Si parla ormai da decenni di riforma dell’Onu e soprattutto del Consiglio di Sicurezza, l’organo decisionale che rispecchia equilibri vecchi di settant’anni, poiché rappresentava allora i vincitori del conflitto; un organismo oggi drammaticamente insufficiente, e non solo perché uno dei cinque con diritto di veto – la Russia – è in aperto contrasto con i principi onusiani. La struttura stessa – cinque membri permanenti, altri dieci a rotazione – è goffa e per sua natura sarebbe ormai incapace di rappresentare tutti i paesi membri, anche se Mosca non avesse invaso l’Ucraina.
Questa guerra del resto è stato solo l’ultimo colpo in termini di tempo al multilateralismo, dopo una serie di decisioni prese unilateralmente: per citarne solo due, l’invasione dell’Iraq gestita da Stati Uniti e Gran Bretagna (cioè da George W. Bush e da Tony Blair; era il 2003, e Colin Powell aveva agitato la celebre provetta al Consiglio di Sicurezza per provare che Saddam Hussein avrebbe avuto armi di distruzione di massa) e i bombardamenti francesi della Libia nel 2011 per rovesciare Gheddafi (decisi da Nicolas Sarkozy e annunciati agli alleati in un vertice Nato quando gli aerei erano già in volo).

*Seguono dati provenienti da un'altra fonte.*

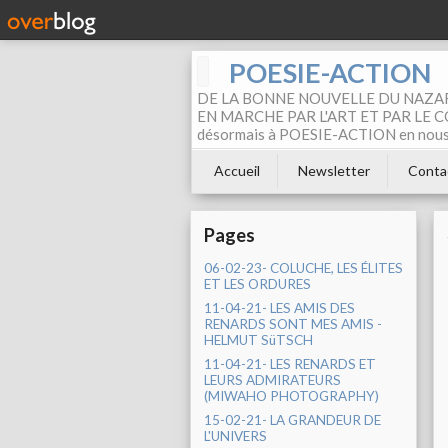
POESIE-ACTION
DE LA BONNE NOUVELLE DU NAZAR
EN MARCHE PAR L'ART ET PAR LE COM
désormais à POESIE-ACTION en nous pa
Accueil
Newsletter
Conta
Pages
06-02-23- COLUCHE, LES ÉLITES
ET LES ORDURES
11-04-21- LES AMIS DES
RENARDS SONT MES AMIS -
HELMUT SüTSCH
11-04-21- LES RENARDS ET
LEURS ADMIRATEURS
(MIWAHO PHOTOGRAPHY)
15-02-21- LA GRANDEUR DE
L'UNIVERS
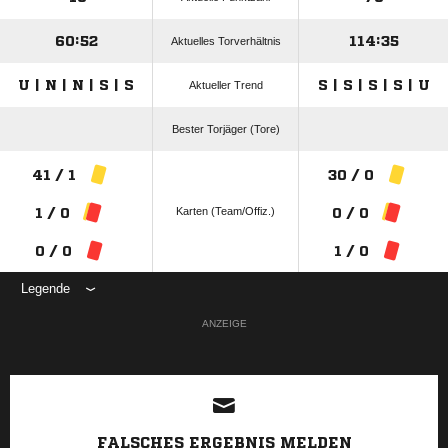
60:52
114:35
Aktuelles Torverhältnis
U | N | N | S | S
S | S | S | S | U
Aktueller Trend
Bester Torjäger (Tore)
41 / 1
30 / 0
Karten (Team/Offiz.)
1 / 0
0 / 0
0 / 0
1 / 0
Legende
ANZEIGE
FALSCHES ERGEBNIS MELDEN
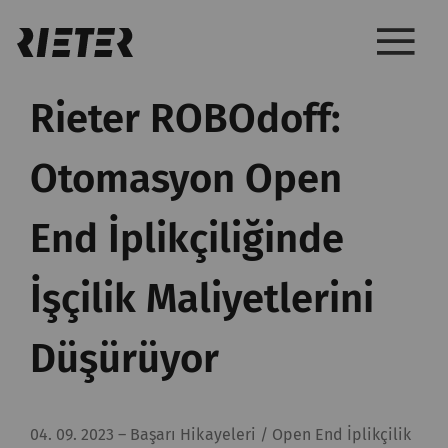
Rieter ROBOdoff:
Otomasyon Open
End İplikçiliğinde
İşçilik Maliyetlerini
Düşürüyor
04. 09. 2023
–
Başarı Hikayeleri / Open End İplikçilik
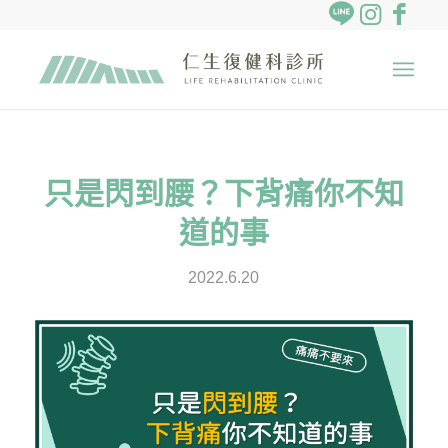
只是閃到腰？下背痛你不知
道的事
2022.6.20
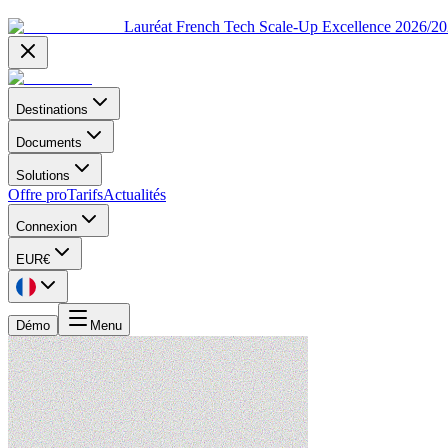
Lauréat French Tech Scale-Up Excellence 2026/2
Destinations
Documents
Solutions
Offre pro
Tarifs
Actualités
Connexion
EUR
€
Démo
Menu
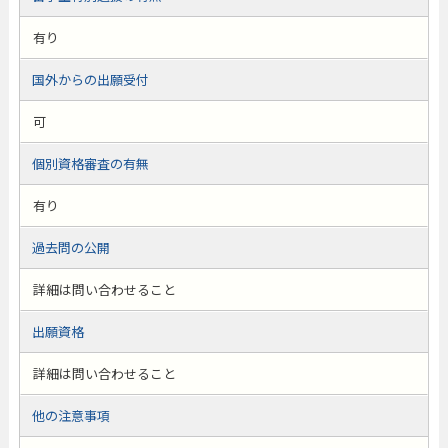
有り
国外からの出願受付
可
個別資格審査の有無
有り
過去問の公開
詳細は問い合わせること
出願資格
詳細は問い合わせること
他の注意事項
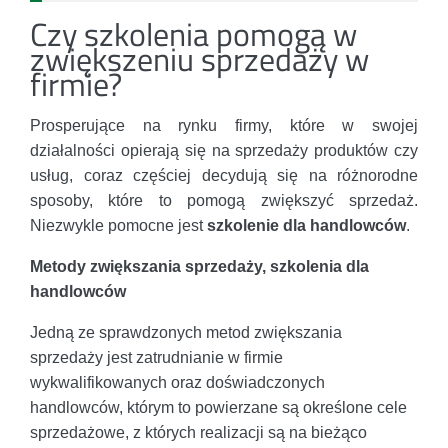
Czy szkolenia pomogą w
zwiększeniu sprzedaży w
firmie?
Prosperujące na rynku firmy, które w swojej
działalności opierają się na sprzedaży produktów czy
usług, coraz częściej decydują się na różnorodne
sposoby, które to pomogą zwiększyć sprzedaż.
Niezwykle pomocne jest
szkolenie dla handlowców
.
Metody zwiększania sprzedaży, szkolenia dla
handlowców
Jedną ze sprawdzonych metod zwiększania
sprzedaży jest zatrudnianie w firmie
wykwalifikowanych oraz doświadczonych
handlowców, którym to powierzane są określone cele
sprzedażowe, z których realizacji są na bieżąco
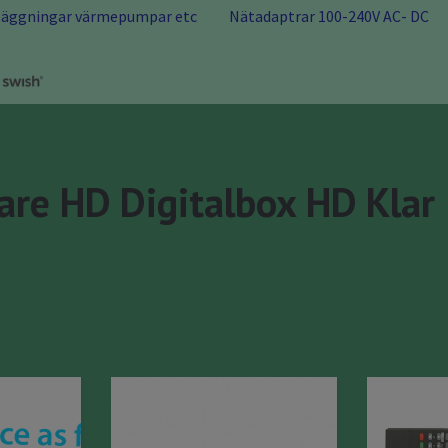
nläggningar värmepumpar etc
Nätadaptrar 100-240V AC- DC
are HD Digitalbox HD Klar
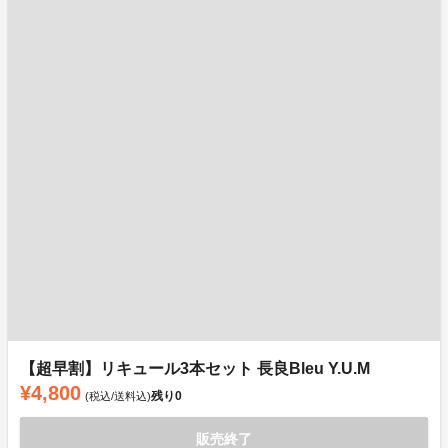
【超早割】リキュール3本セット 長良Bleu Y.U.M
¥4,800
残り
0
(税込/送料込)
販売終了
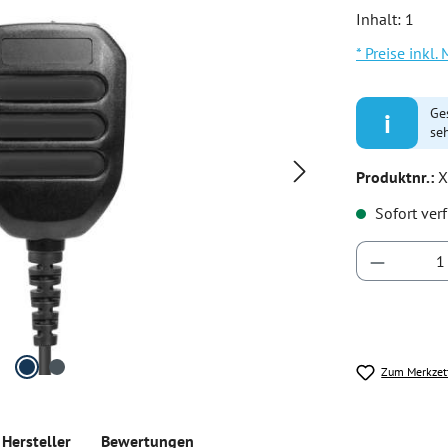
Inhalt:
1
* Preise inkl
Ge
i
se
Produktnr.:
X
Sofort ver
Produkt 
Zum Merkzet
Hersteller
Bewertungen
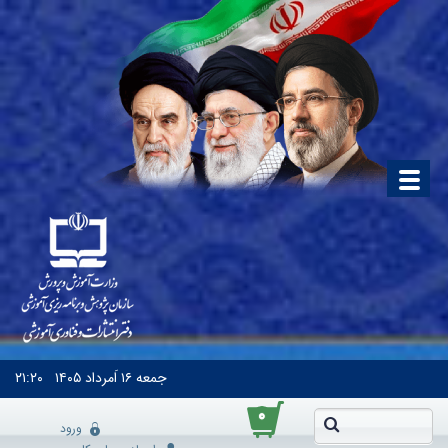
جمعه
۱۶ اَمرداد ۱۴۰۵
۲۱:۲۰
۰
ورود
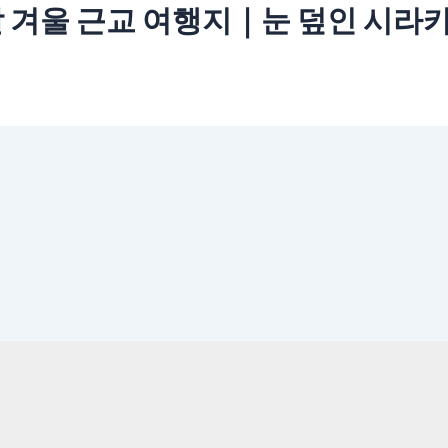
할 겨울 근교 여행지｜눈 덮인 시라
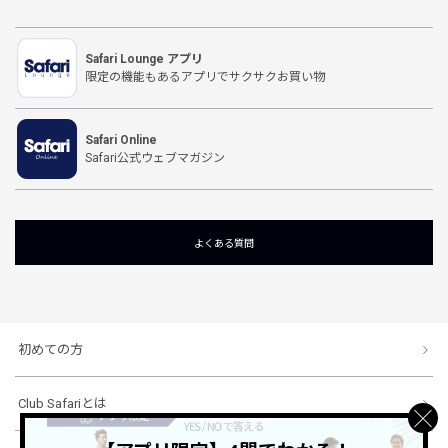
Safari Lounge アプリ
限定の機能もあるアプリでサクサクお買い物
Safari Online
Safari公式ウェブマガジン
よくある質問
初めての方
Club Safariとは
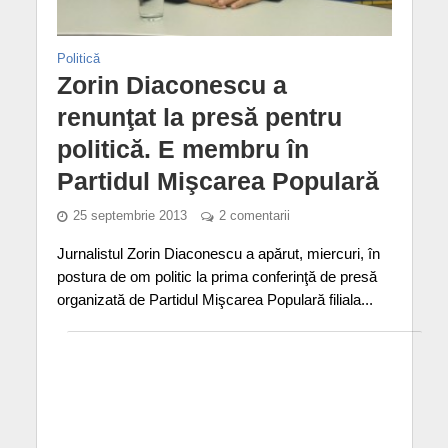
Politică
Zorin Diaconescu a
renunţat la presă pentru
politică. E membru în
Partidul Mişcarea Populară
25 septembrie 2013
2 comentarii
Jurnalistul Zorin Diaconescu a apărut, miercuri, în
postura de om politic la prima conferinţă de presă
organizată de Partidul Mişcarea Populară filiala...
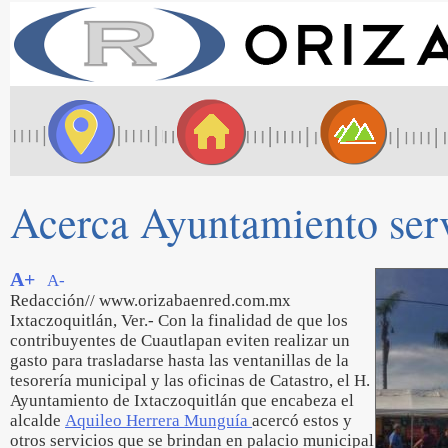
Acerca Ayuntamiento serv
A+
A-
Redacción// www.orizabaenred.com.mx
Ixtaczoquitlán, Ver.- Con la finalidad de que los
contribuyentes de Cuautlapan eviten realizar un
gasto para trasladarse hasta las ventanillas de la
tesorería municipal y las oficinas de Catastro, el H.
Ayuntamiento de Ixtaczoquitlán que encabeza el
alcalde
Aquileo Herrera Munguía
acercó estos y
otros servicios que se brindan en palacio municipal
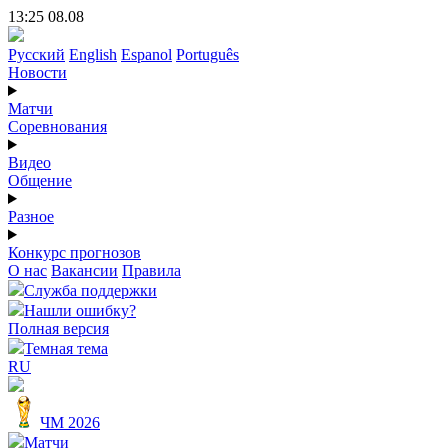
13:25 08.08
Русский
English
Espanol
Português
Новости
Матчи
Соревнования
Видео
Общение
Разное
Конкурс прогнозов
О нас
Вакансии
Правила
Служба поддержки
Нашли ошибку?
Полная версия
Темная тема
RU
ЧМ 2026
Матчи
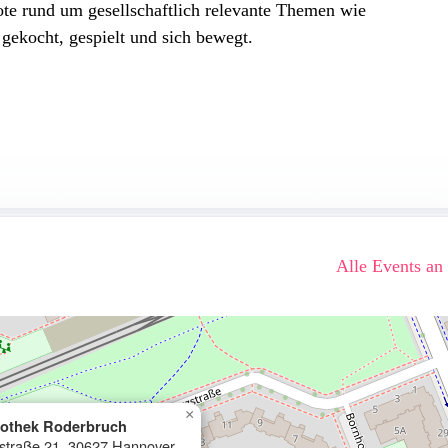
te rund um gesellschaftlich relevante Themen wie
gekocht, gespielt und sich bewegt.
Alle Events an
×
liothek Roderbruch
straße 21, 30627 Hannover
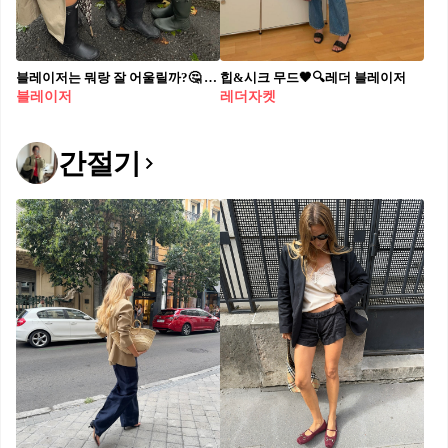
블레이저는 뭐랑 잘 어울릴까?🤔 데님 팬츠에 매치해서 미니멀한 데일리룩 완성해 보자🖤💙
힙&시크 무드🖤🔍레더 블레이저
블레이저
레더자켓
간절기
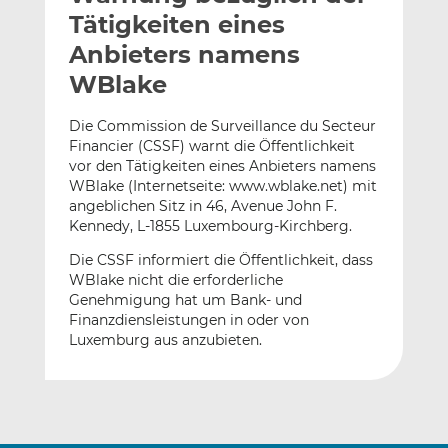
l
n
c
Tätigkeiten eines
a
k
e
Anbieters namens
n
e
b
WBlake
d
o
I
o
Die Commission de Surveillance du Secteur
n
k
Financier (CSSF) warnt die Öffentlichkeit
t
t
vor den Tätigkeiten eines Anbieters namens
e
e
WBlake (Internetseite: www.wblake.net) mit
i
i
angeblichen Sitz in 46, Avenue John F.
l
l
Kennedy, L-1855 Luxembourg-Kirchberg.
e
e
Die CSSF informiert die Öffentlichkeit, dass
n
n
WBlake nicht die erforderliche
Genehmigung hat um Bank- und
Finanzdiensleistungen in oder von
Luxemburg aus anzubieten.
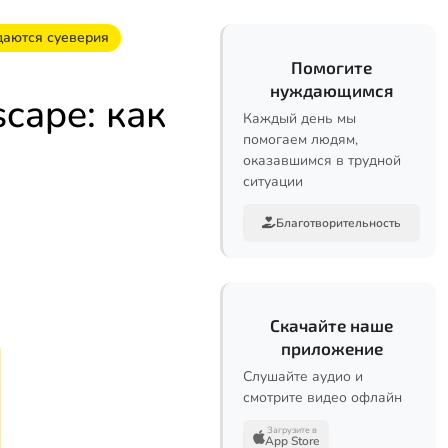
даются суеверия
Помогите
нуждающимся
cape: как
Каждый день мы
помогаем людям,
оказавшимся в трудной
ситуации
Благотворительность
Скачайте наше
приложение
Слушайте аудио и
смотрите видео офлайн
Загрузите в
App Store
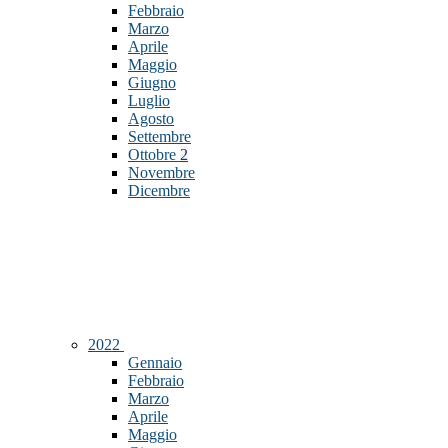
Febbraio
Marzo
Aprile
Maggio
Giugno
Luglio
Agosto
Settembre
Ottobre
2
Novembre
Dicembre
2022
Gennaio
Febbraio
Marzo
Aprile
Maggio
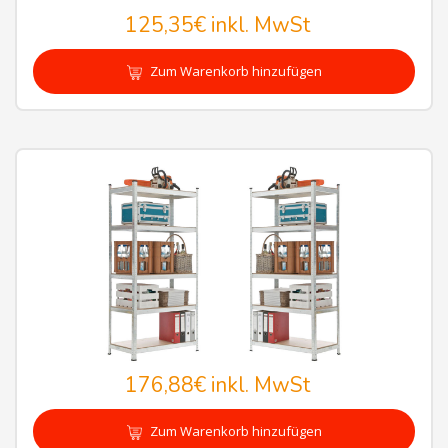
125,35€
inkl. MwSt
Zum Warenkorb hinzufügen
176,88€
inkl. MwSt
Zum Warenkorb hinzufügen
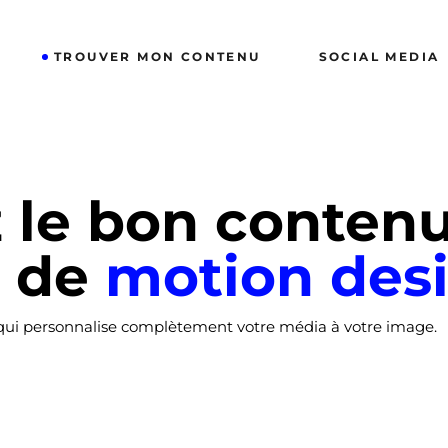
TROUVER MON CONTENU
SOCIAL MEDIA
 le bon contenu
e de
motion
des
ui personnalise complètement votre média à votre image.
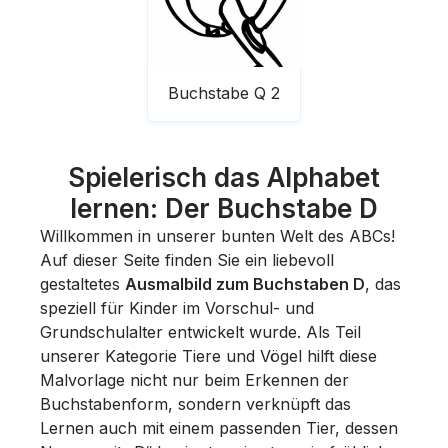
Buchstabe Q 2
Spielerisch das Alphabet
lernen: Der Buchstabe D
Willkommen in unserer bunten Welt des ABCs!
Auf dieser Seite finden Sie ein liebevoll
gestaltetes
Ausmalbild zum Buchstaben D
, das
speziell für Kinder im Vorschul- und
Grundschulalter entwickelt wurde. Als Teil
unserer Kategorie
Tiere und Vögel
hilft diese
Malvorlage nicht nur beim Erkennen der
Buchstabenform, sondern verknüpft das
Lernen auch mit einem passenden Tier, dessen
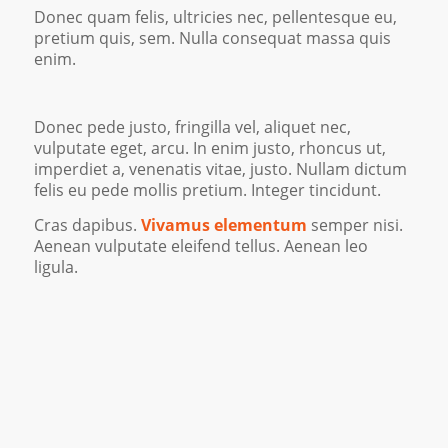
Donec quam felis, ultricies nec, pellentesque eu,
pretium quis, sem. Nulla consequat massa quis
enim.
Donec pede justo, fringilla vel, aliquet nec,
vulputate eget, arcu. In enim justo, rhoncus ut,
imperdiet a, venenatis vitae, justo. Nullam dictum
felis eu pede mollis pretium. Integer tincidunt.
Cras dapibus.
Vivamus elementum
semper nisi.
Aenean vulputate eleifend tellus. Aenean leo
ligula.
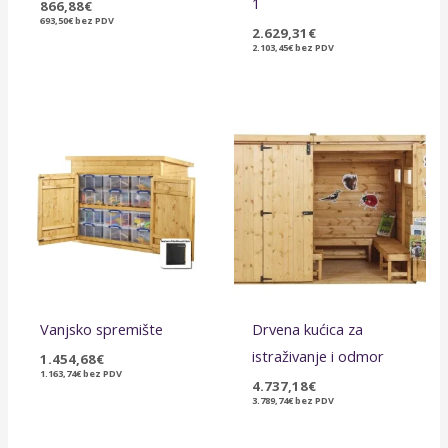
1
866,88
€
693,50
€
bez PDV
2.629,31
€
2.103,45
€
bez PDV
Vanjsko spremište
Drvena kućica za
istraživanje i odmor
1.454,68
€
1.163,74
€
bez PDV
4.737,18
€
3.789,74
€
bez PDV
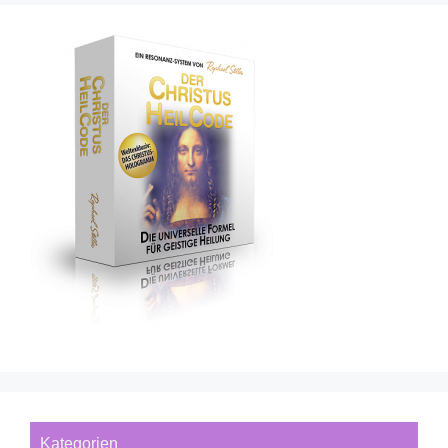
Kategorien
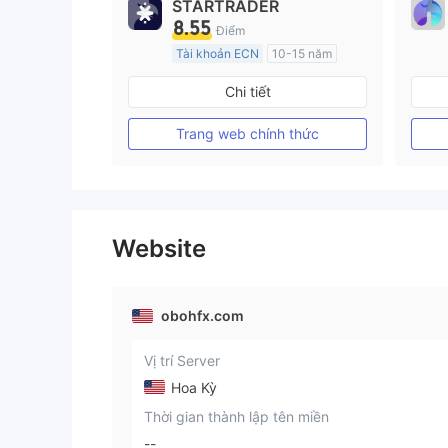
STARTRADER
8.55
Điểm
Tài khoản ECN
10-15 năm
Đăng ký tại Nước Úc
Chi tiết
GP Tạo lập Thị trường Ngoại hối (MM)
MT4 Chính thức
Trang web chính thức
Website
obohfx.com
Vị trí Server
Hoa Kỳ
Thời gian thành lập tên miền
--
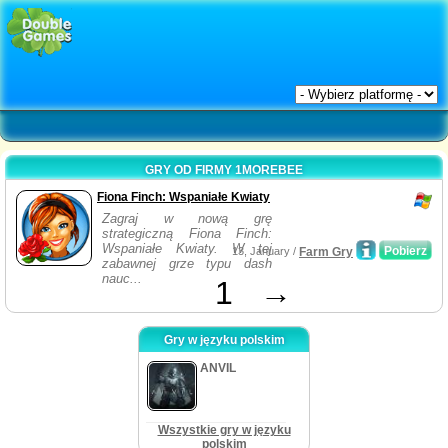
GRY OD FIRMY 1MOREBEE
Fiona Finch: Wspaniałe Kwiaty
Zagraj w nową grę
strategiczną Fiona Finch:
Wspaniałe Kwiaty. W tej
Pobierz
13, January /
Farm Gry
zabawnej grze typu dash
nauc...
1
→
Gry w języku polskim
ANVIL
Wszystkie gry w języku
polskim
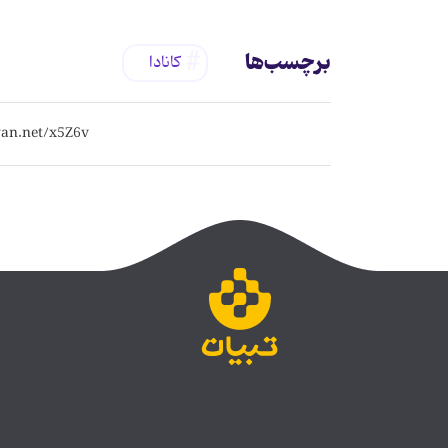
برچسب‌ها
کانادا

Paesi come India e Brasile sono stanchi di essere ai margini; la Germania non vede perché dovrebbe gestire le strategie mondiali lasciando diritto di veto a due alleati europei; d’altronde l’Unione Europea non ha la forza politica per chiedere un seggio unico, e la Francia non intende rinunciare al suo posto privilegiato. In un consesso, però, che non vale più molto.
Molti grandi paesi cercano altrove i loro equilibri: nel BRICS, raggruppamento delle economie mondiali emergenti formato con l’aggiunta del Sudafrica nel 2010 al precedente BRIC (Brasile, Russia, India e Cina); o nel Gruppo dei 77 o G77, organizzazione intergovernativa delle Nazioni Unite, formata da 134 paesi del mondo, principalmente in via di sviluppo (l’ultimo recentissimo summit si è tenuto a Cuba).
Le grandi agenzie dell’Onu contro la fame e per i rifugiati continuano ad agire in tutto il mondo anche con indubbia efficacia per quanto concerne gli aiuti umanitari e l’Onu fa moltissimo in campo sanitario (basti ricordare l’azione dell’OMS nella vaccinazione globale, non solo anti Covid, o il programma UNAIDS contro l’HIV in Africa che ha già salvato 25 milioni di vite). Ma di fronte all’Assemblea che quest’anno deve parlare di pace, crisi del clima, crisi delle migrazioni, tutte le emergenze che il segretario generale Antonio Guterres continua disperatamente a ricordare – appare chiaro che siamo di fronte a una profonda crisi, e che molte decisioni non si prendono più al Palazzo di Vetro.